*** KUTIPAN TERPILIH ***

Karena hari Jumat para lelaki pun bersiap untuk solat Jumat. Kebtulan di dekat stasiun ada masjid besar. Karena aku wanita sendiri di kelompok ini aku menunggu mereka solat Jumat di warung nasi tersebut. Ketika mereka kembali, mereka memberitahuku bahwa ada rombongan pendaki lain yang akan mendaki Gunung Slamet. Mereka berjumlah 4 orang dan semuanya laki-laki dan berasal dari Jakarta dan Bogor. Sebelum berangkat aku melaksanakan solat dzuhur di tempat mereka Jumatan tadi. Setelah beres solat kelompok kami dan kelompok pendaki dari Jakarta memulai perjalanan ke terminal Purbalingga. Dari stasiun aku menggunakan angkutan umum. Ketika melewati jalanan abu bekas lutusan Kelud nampak tebal sehingga di jalan besar tampak relawan dari TNI dan PMI membagikan masker kepada pengguna jalan. Ongkos angkutan umum tersebut cukup murah yaitu 5 ribu rupiah padahal jarak yang ditempuh cukup jauh dan barang bawaan kamipun cukup banyak. Setelah tiba di terminal kami melanjutkan perjalanan menggunakan bus berukuran ¾. Ongkos bus ¾ tersebut 15 ribu. Kami pun turun di pertigaan jalan menuju desa Bambangan. Aku lupa nama pertigaan tersebut namun sang kernet tahu jika kami akan ke Gunung Slamet dan kami diturunkan di pertigaan tersebut. Setelah itu kami naik angkutan menuju desa Bambangan. Karena jumlah kami hanya 8 orang tarif angkutan tersebut 18 ribu/orang. Setelah tiba di Base Camp Bambangan kami beristirahat di rumah kuncen Gunung Slamet. Rumahnya cukup luas untuk menampung para pendaki. Kami pun langsung disuguhi teh hangat. Di rumah tersebut kami bisa memesan makanan. Karena merasa lapar kami memesan nasi goreng. Kami tiba di basecamp tersebut sekitar pukul 3. Kelompok dari Jakarta berniat untuk jalan sore ini. Namun karena kondisi kami lelah kami melakukan perjalanan esok hari. Sehinga kami harus berpisah dengan kelompok Jakarta. Karena menunggu izin kelompok dari Jakarta baru start pukul 5 sore. Kami bermalam di base camp. Keadaan malam di base camp sangat dingin. Padahal kami tidur di dalam rumah dan menggunakan karpet serta sleeping bag. Tidak terbayang jika nanti kami bermalam di jalur pendakian.
Basecamp Bambangan



Sabtu, 15 Februari 2014
Setelah beristirahat di base camp kami pun bersiap untuk pendakian. Kami memulai pendakian pada pukul 7 pagi.

*** BARIS DATA ***

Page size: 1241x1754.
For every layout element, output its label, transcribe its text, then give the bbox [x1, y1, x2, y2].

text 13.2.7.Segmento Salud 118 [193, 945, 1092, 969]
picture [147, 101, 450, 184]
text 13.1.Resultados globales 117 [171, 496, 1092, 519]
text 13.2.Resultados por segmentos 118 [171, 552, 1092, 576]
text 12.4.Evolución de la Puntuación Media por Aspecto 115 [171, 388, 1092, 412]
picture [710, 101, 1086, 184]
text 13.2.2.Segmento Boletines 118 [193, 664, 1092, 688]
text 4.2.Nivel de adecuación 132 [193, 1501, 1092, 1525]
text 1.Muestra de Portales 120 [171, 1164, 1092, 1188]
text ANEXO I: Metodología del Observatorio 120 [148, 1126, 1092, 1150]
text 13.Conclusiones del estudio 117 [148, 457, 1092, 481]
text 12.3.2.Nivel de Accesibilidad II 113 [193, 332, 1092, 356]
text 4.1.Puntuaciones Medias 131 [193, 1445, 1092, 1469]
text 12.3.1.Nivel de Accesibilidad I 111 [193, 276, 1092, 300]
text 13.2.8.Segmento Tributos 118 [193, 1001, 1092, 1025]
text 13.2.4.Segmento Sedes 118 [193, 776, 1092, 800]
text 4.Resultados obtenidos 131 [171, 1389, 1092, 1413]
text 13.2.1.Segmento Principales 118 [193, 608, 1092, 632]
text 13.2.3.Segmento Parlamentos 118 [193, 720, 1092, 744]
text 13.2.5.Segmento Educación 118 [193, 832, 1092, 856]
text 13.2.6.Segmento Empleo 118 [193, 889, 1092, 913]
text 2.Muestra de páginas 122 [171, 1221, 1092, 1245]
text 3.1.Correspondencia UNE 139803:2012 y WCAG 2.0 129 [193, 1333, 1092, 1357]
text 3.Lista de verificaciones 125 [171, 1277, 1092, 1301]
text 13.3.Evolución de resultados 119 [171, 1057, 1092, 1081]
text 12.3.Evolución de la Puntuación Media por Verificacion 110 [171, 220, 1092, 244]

***

_TUGAS 1_
Tuliskan kembali seluruh bagian catatan perjalanan ke Gunung Slamet di atas, mulai dari "Basecamp Bambangan" terus sampai "pukul 7 pagi.".
_TUGAS 2_
Menurut catatan perjalanan ke Gunung Slamet di atas, berapa ongkos angkutan umum yang digunakan dari stasiun ke terminal Purbalingga?
_TUGAS 3_
Sebutkan semua besaran ongkos kendaraan yang tercantum dalam catatan perjalanan ke Gunung Slamet di atas beserta kendaraannya.

_JAWABAN TUGAS 1_
Basecamp Bambangan



Sabtu, 15 Februari 2014
Setelah beristirahat di base camp kami pun bersiap untuk pendakian. Kami memulai pendakian pada pukul 7 pagi.

_JAWABAN TUGAS 2_
5 ribu rupiah.

_JAWABAN TUGAS 3_
- Angkutan umum dari stasiun: 5 ribu rupiah
- Bus ¾ dari terminal: 15 ribu
- Angkutan menuju desa Bambangan: 18 ribu/orang